(Recorded information)

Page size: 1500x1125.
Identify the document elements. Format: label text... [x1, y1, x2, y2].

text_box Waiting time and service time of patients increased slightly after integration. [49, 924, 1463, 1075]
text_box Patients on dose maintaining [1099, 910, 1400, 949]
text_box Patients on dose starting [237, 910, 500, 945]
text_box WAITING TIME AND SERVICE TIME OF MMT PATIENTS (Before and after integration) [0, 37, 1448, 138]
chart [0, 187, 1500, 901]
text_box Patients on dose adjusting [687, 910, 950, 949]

(End Recorded information)

= What the task requires =
With nothing added or left out, print the data again.

= Response area =
Page size: 1500x1125.
Identify the document elements. Format: label text... [x1, y1, x2, y2].

text_box Waiting time and service time of patients increased slightly after integration. [49, 924, 1463, 1075]
text_box Patients on dose maintaining [1099, 910, 1400, 949]
text_box Patients on dose starting [237, 910, 500, 945]
text_box WAITING TIME AND SERVICE TIME OF MMT PATIENTS (Before and after integration) [0, 37, 1448, 138]
chart [0, 187, 1500, 901]
text_box Patients on dose adjusting [687, 910, 950, 949]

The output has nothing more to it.